- Texto escolhido:
:::

Depois de três bandas (Ornatos Violeta, Supernada e Pluto) e de um projecto próprio com uma multidão de colaboradores, Manel Cruz viu-se a braços com uma rotina criativa interrompida e com uma certa indefinição do que era profissionalmente. Se por um lado as artes gráficas são a área em que se sente à vontade, por outro, a música é onde se liberta. E é nesta encruzilhada que, vários anos volvidos após o lançamento de “Nada é Possível” dos Supernada, Manel Cruz se obriga, durante quatro meses, a fazer do estúdio o seu escritório e a criar músicas, todos os dias, dizendo para várias vezes – calculamos nós – “ainda não é isto” e a, gradualmente, encontrar a sua voz, a sua escrita e algo que sente como verdadeiramente seu. O resultado está no primeiro álbum em nome próprio, “Vida Nova”, um conjunto de 12 canções compostas maioritariamente em ukelele. A sonoridade é tão simples como o instrumento, sem que esta simplicidade torne a composição banal ou pouco interessante. Não tem o experimentalismo de Foge Foge Bandido, mas tem-lhe a base em certas cadências, na percussão e nas letras, mais fragmentadas.

Fotografia de Pedro Nascimento e Manel Cruz

A intenção de “Vida Nova” é definida na canção que abre a música “como um bom filho do vento”, onde Manel Cruz canta “um outro homem, uma outra vida (…) ando a ver se me invento”, dando o mote para as 11 canções que se seguem.

Não encontramos, em cada uma das músicas, a rima fácil ou os temas banais, mas a humanidade e as dores de crescimento provocadas pelo passar dos anos e pelas dúvidas que nos assolam, a cada um de nós. Como quando o ouvimos versar sobre a coragem em “Anjo incrível”, sobre a independência natural da mulher em “O navio dela” ou sobre o quão avassalador é o amor, todos os tipos de amor. É em “Cães e Ossos” que temos a lírica mais complexa de todo o álbum, com Agostinho da Silva a dar o mote a uma desconstrução imagética do que é Deus.

:::

- Linhas fornecidas:

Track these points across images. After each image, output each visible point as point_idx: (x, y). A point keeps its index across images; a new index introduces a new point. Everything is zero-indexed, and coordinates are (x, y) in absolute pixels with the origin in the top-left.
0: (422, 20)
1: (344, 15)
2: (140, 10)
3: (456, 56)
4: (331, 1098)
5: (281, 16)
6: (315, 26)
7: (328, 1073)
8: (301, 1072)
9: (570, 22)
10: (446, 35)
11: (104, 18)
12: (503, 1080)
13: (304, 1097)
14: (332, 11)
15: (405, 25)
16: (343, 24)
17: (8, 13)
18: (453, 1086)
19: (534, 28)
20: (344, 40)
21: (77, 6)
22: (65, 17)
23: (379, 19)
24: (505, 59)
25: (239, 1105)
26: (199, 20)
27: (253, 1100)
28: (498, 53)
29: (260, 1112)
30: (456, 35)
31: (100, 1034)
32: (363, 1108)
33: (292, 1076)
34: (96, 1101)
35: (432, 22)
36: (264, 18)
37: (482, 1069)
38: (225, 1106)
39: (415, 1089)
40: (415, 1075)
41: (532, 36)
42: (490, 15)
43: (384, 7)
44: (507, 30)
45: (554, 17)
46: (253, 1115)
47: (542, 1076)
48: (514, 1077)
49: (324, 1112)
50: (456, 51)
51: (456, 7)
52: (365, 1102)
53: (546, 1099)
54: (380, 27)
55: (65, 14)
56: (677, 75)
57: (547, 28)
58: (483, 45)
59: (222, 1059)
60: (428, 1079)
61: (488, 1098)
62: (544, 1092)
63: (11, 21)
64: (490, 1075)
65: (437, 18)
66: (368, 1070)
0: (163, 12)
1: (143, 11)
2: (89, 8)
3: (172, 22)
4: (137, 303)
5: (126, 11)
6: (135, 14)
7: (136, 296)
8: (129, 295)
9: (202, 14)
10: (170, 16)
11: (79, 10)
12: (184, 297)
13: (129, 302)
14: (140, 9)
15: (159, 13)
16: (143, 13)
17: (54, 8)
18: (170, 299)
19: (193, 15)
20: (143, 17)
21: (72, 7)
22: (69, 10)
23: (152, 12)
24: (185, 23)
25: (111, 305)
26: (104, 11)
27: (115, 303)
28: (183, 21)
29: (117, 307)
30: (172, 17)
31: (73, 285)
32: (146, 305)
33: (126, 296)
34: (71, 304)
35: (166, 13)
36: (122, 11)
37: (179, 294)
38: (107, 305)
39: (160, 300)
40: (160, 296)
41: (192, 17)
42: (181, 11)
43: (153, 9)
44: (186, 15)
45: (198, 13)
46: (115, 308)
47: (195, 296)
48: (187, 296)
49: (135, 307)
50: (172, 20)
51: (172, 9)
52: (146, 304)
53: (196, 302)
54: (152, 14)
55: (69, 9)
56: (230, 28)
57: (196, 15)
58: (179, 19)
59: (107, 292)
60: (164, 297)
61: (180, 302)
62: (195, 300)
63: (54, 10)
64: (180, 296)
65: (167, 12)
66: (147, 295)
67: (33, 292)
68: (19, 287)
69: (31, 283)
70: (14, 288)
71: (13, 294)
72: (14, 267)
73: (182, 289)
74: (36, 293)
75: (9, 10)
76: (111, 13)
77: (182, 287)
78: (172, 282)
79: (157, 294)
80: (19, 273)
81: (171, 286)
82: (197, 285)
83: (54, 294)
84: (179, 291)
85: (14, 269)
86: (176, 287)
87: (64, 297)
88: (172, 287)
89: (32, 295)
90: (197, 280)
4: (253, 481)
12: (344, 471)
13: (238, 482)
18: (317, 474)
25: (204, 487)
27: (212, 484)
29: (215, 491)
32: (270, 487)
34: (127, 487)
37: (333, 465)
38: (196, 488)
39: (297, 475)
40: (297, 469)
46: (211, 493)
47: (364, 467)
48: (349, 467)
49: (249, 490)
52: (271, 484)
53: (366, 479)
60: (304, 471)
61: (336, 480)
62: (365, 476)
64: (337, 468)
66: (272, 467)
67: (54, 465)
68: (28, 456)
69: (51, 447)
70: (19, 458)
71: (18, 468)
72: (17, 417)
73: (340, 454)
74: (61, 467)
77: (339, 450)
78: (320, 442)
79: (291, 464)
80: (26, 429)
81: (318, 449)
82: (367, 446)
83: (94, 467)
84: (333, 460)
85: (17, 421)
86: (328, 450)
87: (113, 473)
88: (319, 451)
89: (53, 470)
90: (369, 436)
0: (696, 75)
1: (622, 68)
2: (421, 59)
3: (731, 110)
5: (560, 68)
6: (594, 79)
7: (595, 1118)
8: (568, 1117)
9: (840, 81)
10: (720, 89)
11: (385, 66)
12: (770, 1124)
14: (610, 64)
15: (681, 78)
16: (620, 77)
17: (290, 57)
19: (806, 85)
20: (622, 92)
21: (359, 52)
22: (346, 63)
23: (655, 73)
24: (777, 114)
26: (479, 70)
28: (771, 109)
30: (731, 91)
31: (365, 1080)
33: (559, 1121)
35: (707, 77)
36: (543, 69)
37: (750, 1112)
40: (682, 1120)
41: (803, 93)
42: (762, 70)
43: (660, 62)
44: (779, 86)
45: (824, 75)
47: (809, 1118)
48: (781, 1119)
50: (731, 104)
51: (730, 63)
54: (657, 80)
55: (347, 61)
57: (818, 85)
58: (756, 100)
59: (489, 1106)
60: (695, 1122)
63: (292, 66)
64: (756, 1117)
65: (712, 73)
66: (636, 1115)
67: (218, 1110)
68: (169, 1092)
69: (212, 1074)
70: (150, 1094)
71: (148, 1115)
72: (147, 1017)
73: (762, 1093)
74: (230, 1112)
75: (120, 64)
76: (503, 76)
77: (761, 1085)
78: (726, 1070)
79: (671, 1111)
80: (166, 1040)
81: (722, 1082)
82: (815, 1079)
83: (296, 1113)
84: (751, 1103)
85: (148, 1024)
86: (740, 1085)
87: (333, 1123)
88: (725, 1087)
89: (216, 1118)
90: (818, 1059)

:::

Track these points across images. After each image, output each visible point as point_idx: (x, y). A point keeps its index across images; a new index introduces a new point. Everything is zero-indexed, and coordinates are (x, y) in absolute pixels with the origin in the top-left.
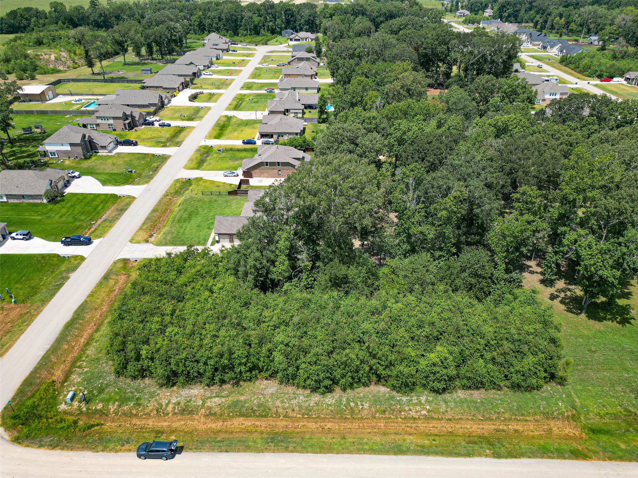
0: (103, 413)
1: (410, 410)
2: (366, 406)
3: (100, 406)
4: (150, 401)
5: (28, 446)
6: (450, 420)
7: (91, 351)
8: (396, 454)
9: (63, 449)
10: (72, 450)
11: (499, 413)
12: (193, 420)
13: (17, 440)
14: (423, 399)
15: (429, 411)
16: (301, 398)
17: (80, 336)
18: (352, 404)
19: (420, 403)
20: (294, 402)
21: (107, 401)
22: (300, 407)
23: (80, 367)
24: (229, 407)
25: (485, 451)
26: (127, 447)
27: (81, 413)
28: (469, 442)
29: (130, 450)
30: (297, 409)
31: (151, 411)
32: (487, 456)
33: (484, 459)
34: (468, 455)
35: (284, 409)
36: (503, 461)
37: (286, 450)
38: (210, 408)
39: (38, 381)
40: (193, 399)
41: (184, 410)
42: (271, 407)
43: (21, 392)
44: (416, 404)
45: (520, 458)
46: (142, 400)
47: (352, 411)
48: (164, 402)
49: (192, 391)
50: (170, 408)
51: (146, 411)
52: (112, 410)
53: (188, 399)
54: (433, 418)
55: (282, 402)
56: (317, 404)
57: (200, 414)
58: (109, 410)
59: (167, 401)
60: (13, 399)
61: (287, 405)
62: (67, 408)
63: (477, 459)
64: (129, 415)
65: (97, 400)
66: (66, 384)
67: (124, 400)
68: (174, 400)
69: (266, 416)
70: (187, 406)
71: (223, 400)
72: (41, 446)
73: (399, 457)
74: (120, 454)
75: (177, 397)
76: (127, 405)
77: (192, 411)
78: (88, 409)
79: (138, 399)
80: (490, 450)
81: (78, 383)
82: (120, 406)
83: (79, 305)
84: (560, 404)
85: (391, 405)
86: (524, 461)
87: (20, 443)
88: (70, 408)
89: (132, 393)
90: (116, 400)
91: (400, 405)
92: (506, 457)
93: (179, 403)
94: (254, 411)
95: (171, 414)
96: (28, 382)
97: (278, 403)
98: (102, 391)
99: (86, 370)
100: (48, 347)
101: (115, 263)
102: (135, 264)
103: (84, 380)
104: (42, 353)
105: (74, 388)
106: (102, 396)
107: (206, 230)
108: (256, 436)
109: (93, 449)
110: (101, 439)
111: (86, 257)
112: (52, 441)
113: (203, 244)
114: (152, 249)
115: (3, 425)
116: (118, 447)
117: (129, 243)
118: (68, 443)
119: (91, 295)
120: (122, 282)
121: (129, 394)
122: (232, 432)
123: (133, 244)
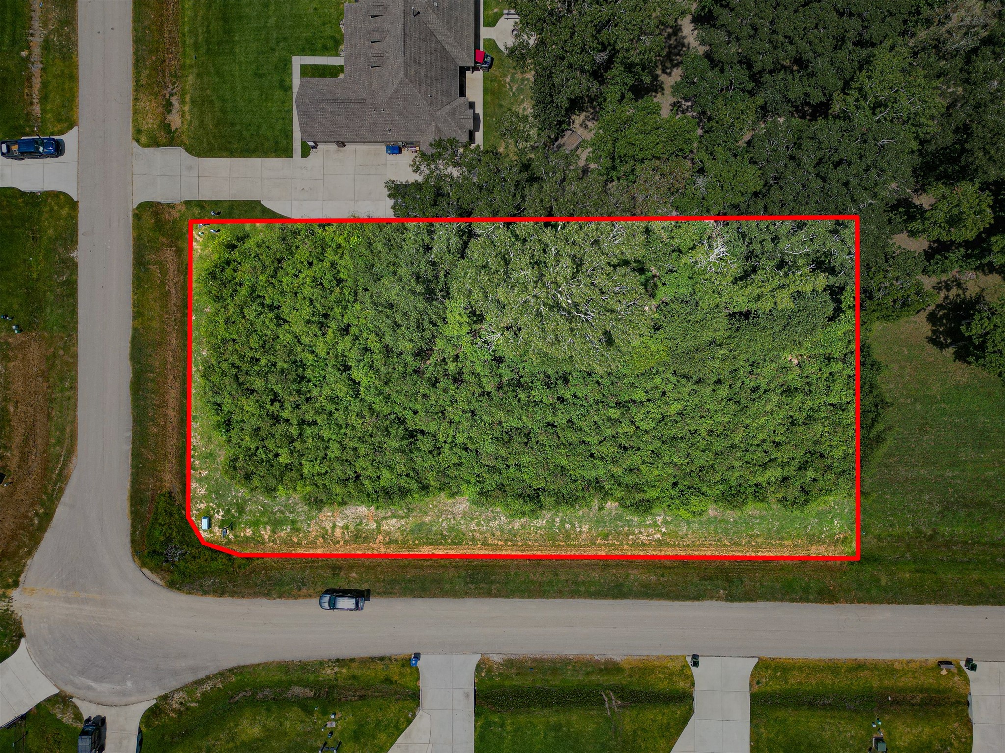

:::

- Instruções:
**1.** Volte a escrever, sem alterar nada, as linhas de pontos e coordenadas desde a que contém "67: (33, 292)" até à que contém "20: (622, 92)", ambas incluídas.
**2.** Escreva a continuação do texto sobre o álbum "Vida Nova" de Manel Cruz, a partir do ponto em que termina.

- Respostas por ordem:
**1.**
67: (33, 292)
68: (19, 287)
69: (31, 283)
70: (14, 288)
71: (13, 294)
72: (14, 267)
73: (182, 289)
74: (36, 293)
75: (9, 10)
76: (111, 13)
77: (182, 287)
78: (172, 282)
79: (157, 294)
80: (19, 273)
81: (171, 286)
82: (197, 285)
83: (54, 294)
84: (179, 291)
85: (14, 269)
86: (176, 287)
87: (64, 297)
88: (172, 287)
89: (32, 295)
90: (197, 280)
4: (253, 481)
12: (344, 471)
13: (238, 482)
18: (317, 474)
25: (204, 487)
27: (212, 484)
29: (215, 491)
32: (270, 487)
34: (127, 487)
37: (333, 465)
38: (196, 488)
39: (297, 475)
40: (297, 469)
46: (211, 493)
47: (364, 467)
48: (349, 467)
49: (249, 490)
52: (271, 484)
53: (366, 479)
60: (304, 471)
61: (336, 480)
62: (365, 476)
64: (337, 468)
66: (272, 467)
67: (54, 465)
68: (28, 456)
69: (51, 447)
70: (19, 458)
71: (18, 468)
72: (17, 417)
73: (340, 454)
74: (61, 467)
77: (339, 450)
78: (320, 442)
79: (291, 464)
80: (26, 429)
81: (318, 449)
82: (367, 446)
83: (94, 467)
84: (333, 460)
85: (17, 421)
86: (328, 450)
87: (113, 473)
88: (319, 451)
89: (53, 470)
90: (369, 436)
0: (696, 75)
1: (622, 68)
2: (421, 59)
3: (731, 110)
5: (560, 68)
6: (594, 79)
7: (595, 1118)
8: (568, 1117)
9: (840, 81)
10: (720, 89)
11: (385, 66)
12: (770, 1124)
14: (610, 64)
15: (681, 78)
16: (620, 77)
17: (290, 57)
19: (806, 85)
20: (622, 92)

**2.**
As letras de Manel Cruz cresceram com a vivência do autor e a luta pelo desfecho, pelo resultado que lemos e ouvimos nesta Vida Nova, está presente e é palpável. Não se sentem quebras, ou momentos menos conseguidos, sente-se a humildade do processo. A última canção começa com “depois de passada a prova, penso em vida nova”, numa sugestão que a voz foi encontrada, e que as tormentas do “ainda não é isto” deixaram de existir.

“Vida Nova” surge-nos sob a forma de livro, de capa branca, com as 8 letras do título a negro, numa perfeita antítese com o turbilhão de imagens e de letras manuscritas em paredes no interior do livro. Não é um disco imediato, é para se ir descobrindo, ouvindo, na aparente simplicidade melódica, na aparente simplicidade lírica e observar como ambas se intrincam e navegam na complexidade da Vida Nova de Manel Cruz, que se consolida como um dos maiores cantautores da música portuguesa.